School has started, October is right around the corner, leaves will be changing colors, and sure enough, FMCSA’s plans for raising the minimum bond level for brokers and freight forwarders will take effect on Oct. 1. That’s right. As of Oct. 1, the bond level for brokers and freight forwarders will be raised from its current level of $10,000 to $75,000—and even I have been asked several questions regarding this issue by brokers and carriers alike in the weeks leading up to the compliance date.
As such, with any legislative or regulatory rulemaking, the challenge has been set. As brokers, freight forwarders and carriers with a brokerage division get set to comply with the $75,000 bond, an association representing smaller brokers and agents has filed suit to protect the bond as it currently stands and maintain a market status quo on the current broker bond level. As the trucking industry knows too well, waiting on a decision from the Court of Appeals is a fruitless endeavor, as we experienced with our very own hours-of-service litigation. In fact, the compliance date on the new HOS provisions came and went before the court even issued its decision, so perhaps it would behoove the brokers and freight forwarders to prepare for the new bond bill to proceed as written.
This piece of legislation is about financial responsibility.
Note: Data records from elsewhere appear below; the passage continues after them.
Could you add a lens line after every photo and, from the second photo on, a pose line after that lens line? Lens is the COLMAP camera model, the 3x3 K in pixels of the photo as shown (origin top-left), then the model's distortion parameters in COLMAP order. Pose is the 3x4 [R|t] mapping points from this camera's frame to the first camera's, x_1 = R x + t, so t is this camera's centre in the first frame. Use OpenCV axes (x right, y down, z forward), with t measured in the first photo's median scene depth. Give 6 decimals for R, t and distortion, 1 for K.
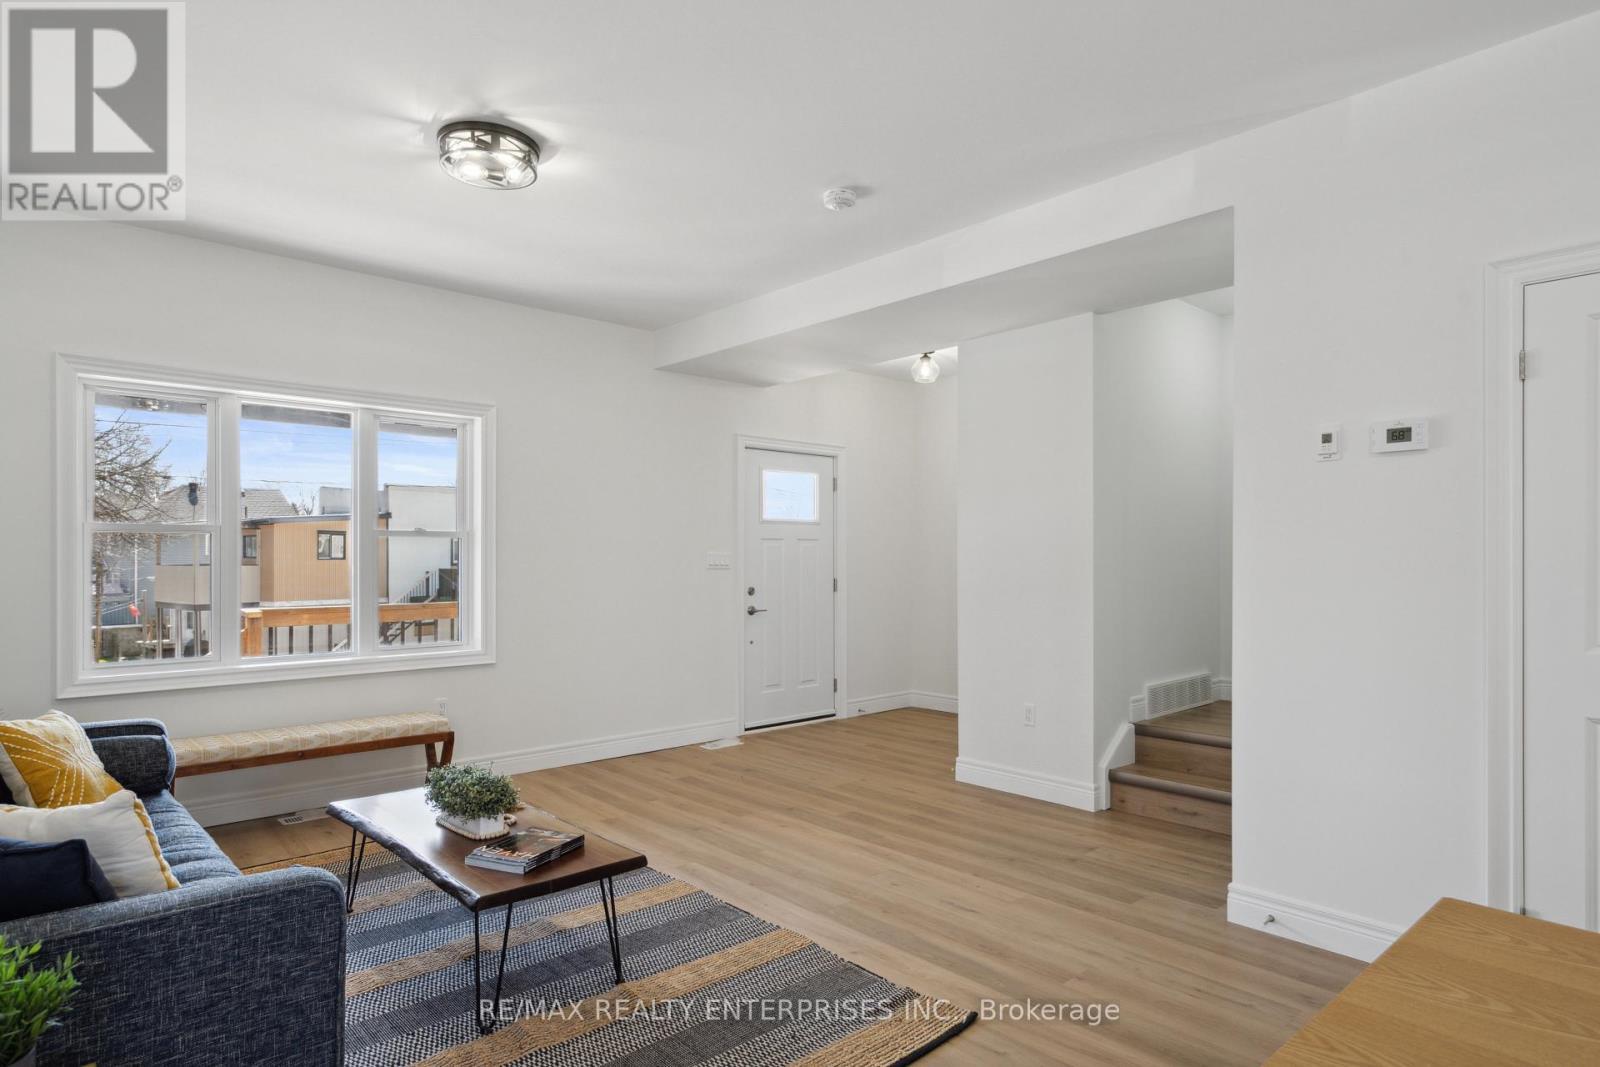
lens RADIAL K [[901.8, 0, 811.7], [0, 901.8, 559.0], [0, 0, 1]] dist [0.004987, 0.000894]
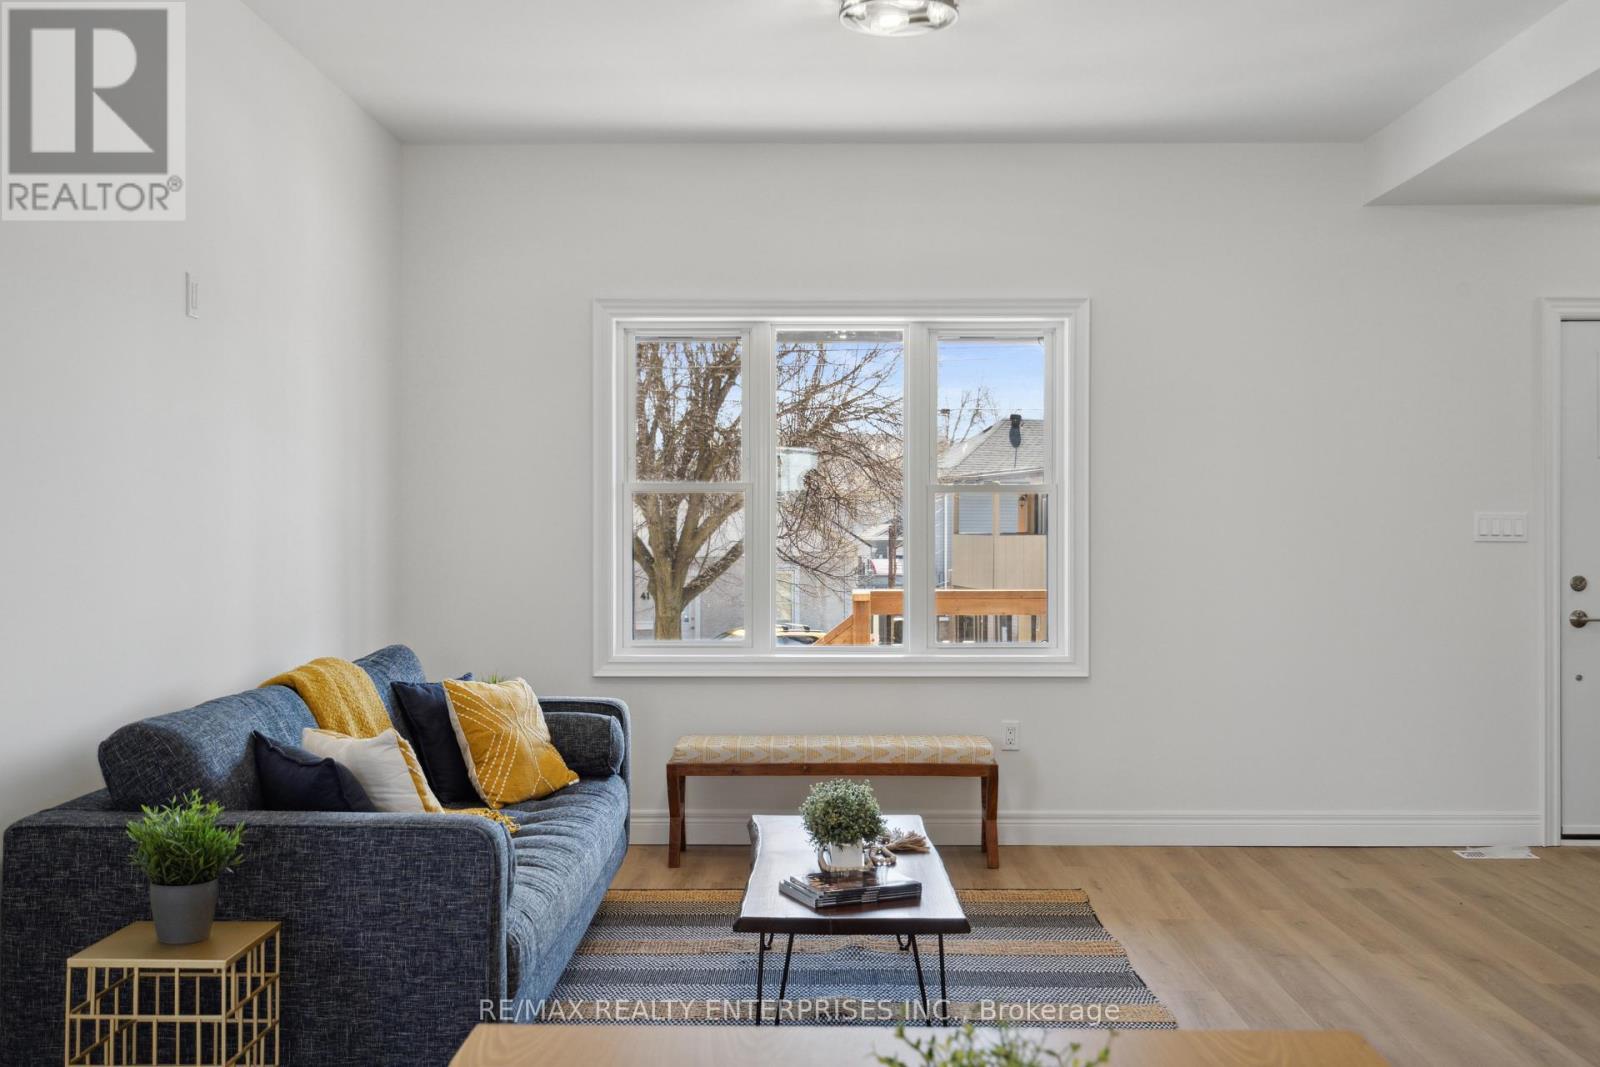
lens RADIAL K [[1608.7, 0, 798.4], [0, 1608.7, 532.8], [0, 0, 1]] dist [-0.000752, 0.000000]
pose [[0.730514, 0.003638, -0.682888, 0.535029], [-0.000871, 0.999990, 0.004396, 0.002682], [0.682897, -0.002616, 0.730510, -0.058490]]
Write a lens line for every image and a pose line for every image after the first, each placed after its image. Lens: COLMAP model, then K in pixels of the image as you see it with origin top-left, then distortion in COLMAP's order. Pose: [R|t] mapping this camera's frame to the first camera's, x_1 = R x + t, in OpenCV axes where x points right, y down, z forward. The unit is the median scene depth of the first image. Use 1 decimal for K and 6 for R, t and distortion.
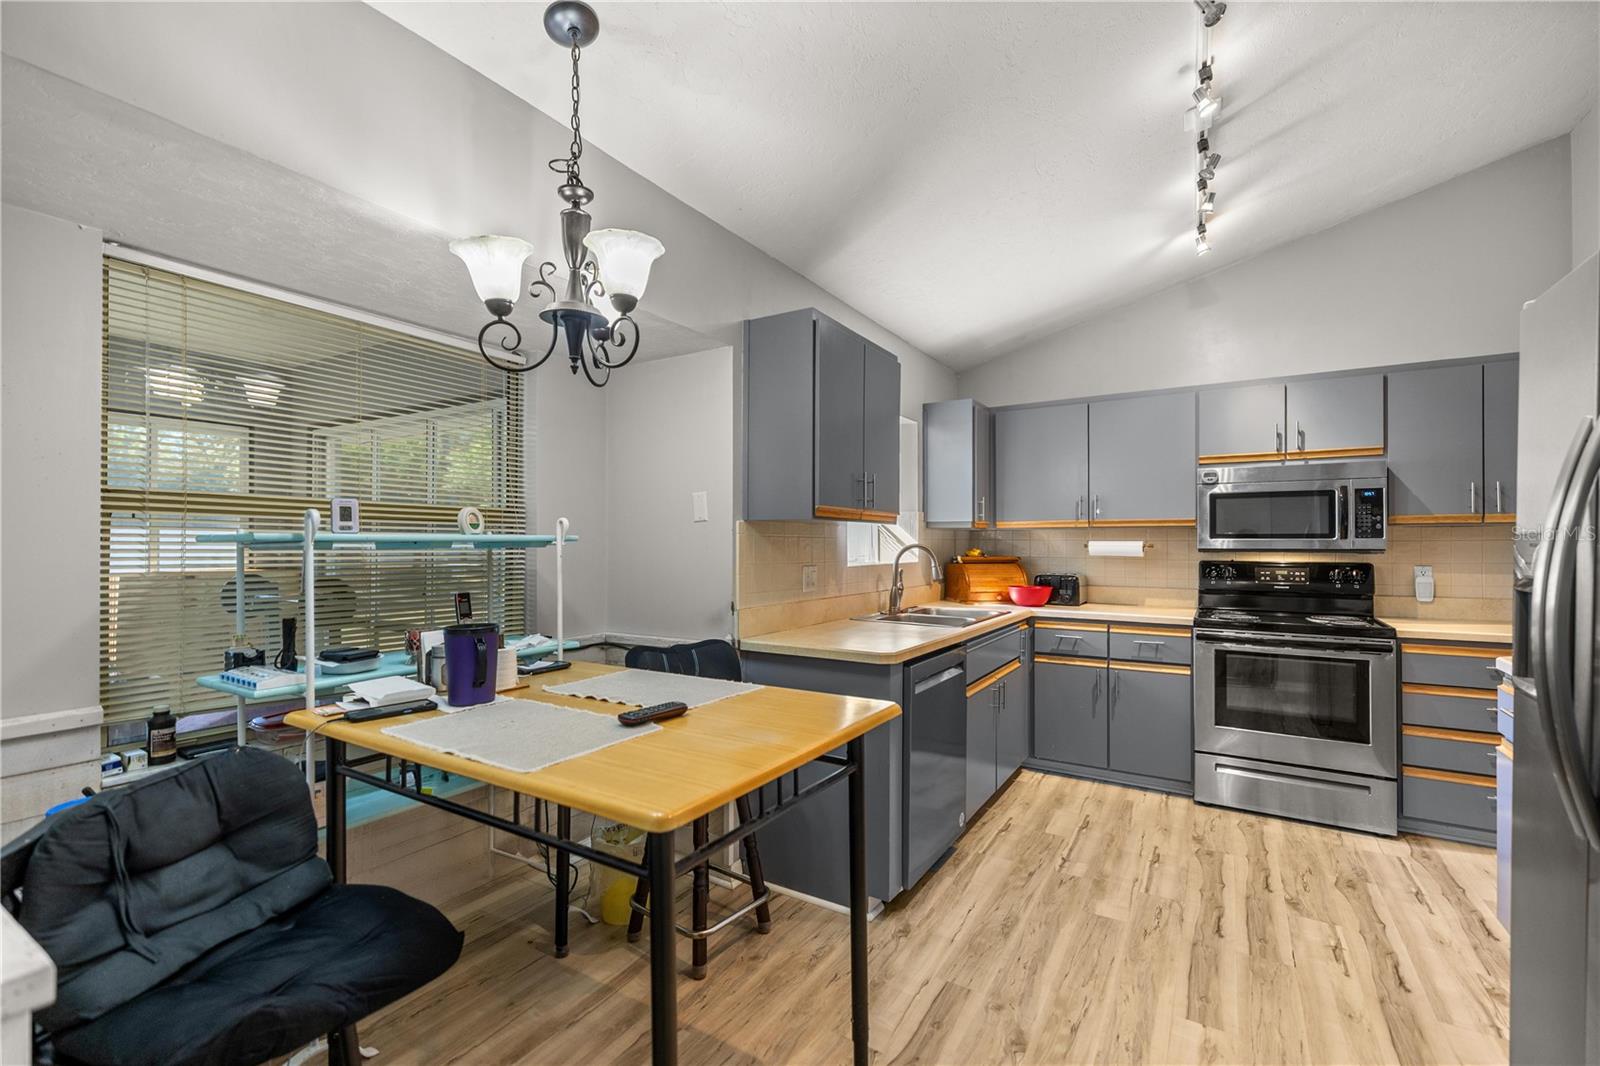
lens RADIAL K [[679.0, 0, 805.4], [0, 679.0, 543.5], [0, 0, 1]] dist [0.002124, -0.000163]
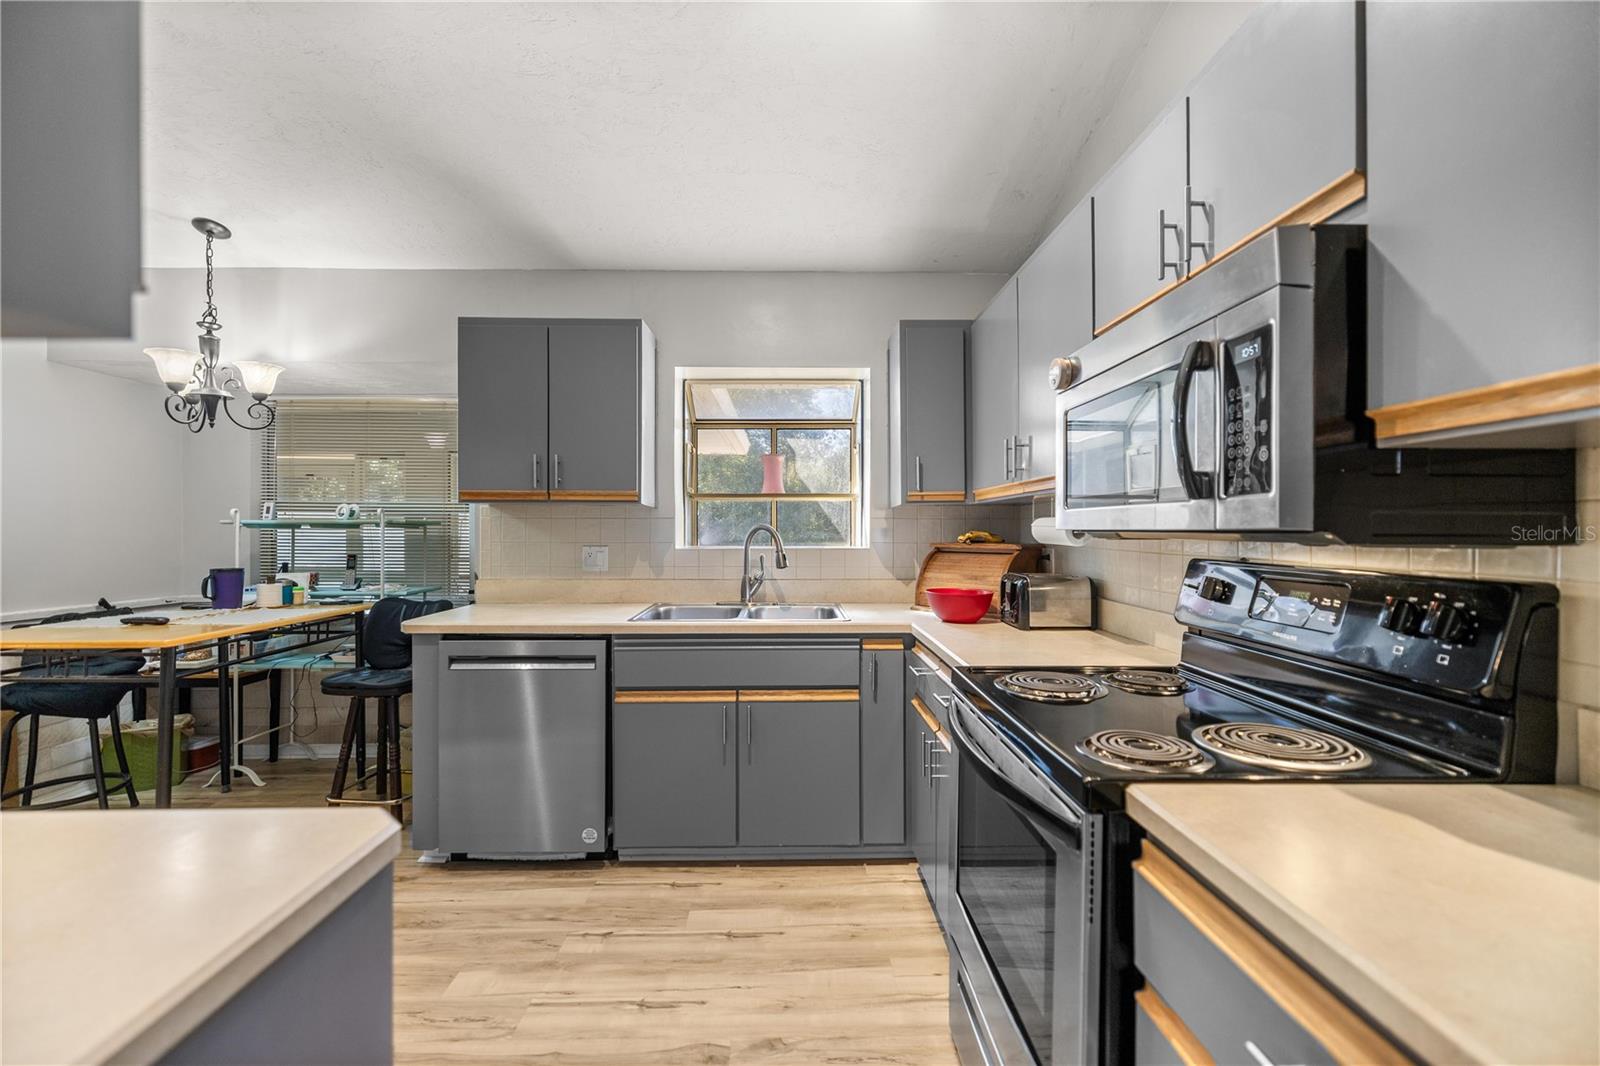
lens RADIAL K [[679.0, 0, 803.9], [0, 679.0, 532.1], [0, 0, 1]] dist [0.002124, -0.000163]
pose [[0.539875, 0.000636, -0.841745, 1.123405], [0.004536, 0.999983, 0.003665, 0.011048], [0.841733, -0.005796, 0.539863, 0.762623]]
It’s about protecting the folks who have actually done the work and allowing them to be paid for their services. And it’s about the prevention of fraud. Unfortunately, the broker industry does have those proverbial bad apples that seem to leave lasting effects on the rest of the industry—and trucking knows something about that.
Legislative and regulatory platforms have often been built around the actions of a few bad apples. CSA was developed to weed out the bad apples and get them to leave the industry. In fact, many of the rules today were designed to combat the people who look for ways to get around the rules. Unfortunately, safe, responsible and compliant carriers that take active leadership roles to promote safety at the state and federal levels are the casualties of the regulations needed to rid the industry of those bad apples. These carriers have had to change the way they perform their daily business as a direct result of CSA.
As an industry comprised almost entirely of small businesses, trucking is all too familiar with that very principle. Certainly, there are big players out there in the industry, but the majority of motor carriers operating on today’s highways are small businesses whose lives are also affected when a broker fails to make due on what is promised to them. In our association, our members, large and small, band together to represent the industry with one voice in an effort to produce mandates that level the playing field for all. In other words, instead of filing a lawsuit against an increase in broker bonds or trying to stop the initiative with an injunction, perhaps policing your own may be the best way to go.
Large and small brokers that work together to stop the bad apples from proliferating might actually go farther than trying to stop a mandate that would aid in that fight and thus create a level playing field for all broker and freight forwarders in the business.